Stored data entries
+---+

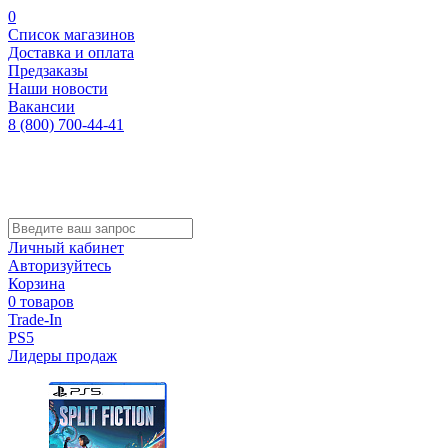
0
Список магазинов
Доставка и оплата
Предзаказы
Наши новости
Вакансии
8 (800) 700-44-41
Личный кабинет
Авторизуйтесь
Корзина
0 товаров
Trade-In
PS5
Лидеры продаж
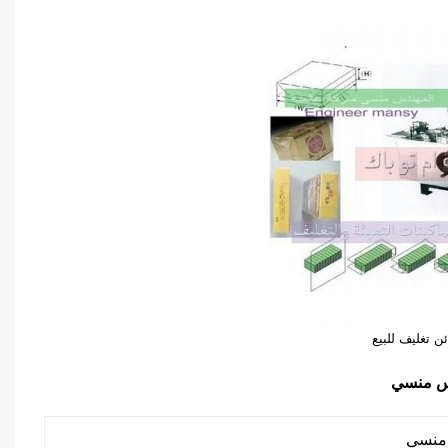
ن تغليف للبيع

+---+

_What this task involves_
Please repeat the lines above from the line containing "Доставка и оплата" through the final line, both included, exactly as they stand and without pictures.

_Answer box_
Доставка и оплата
Предзаказы
Наши новости
Вакансии
8 (800) 700-44-41
Личный кабинет
Авторизуйтесь
Корзина
0 товаров
Trade-In
PS5
Лидеры продаж
ن تغليف للبيع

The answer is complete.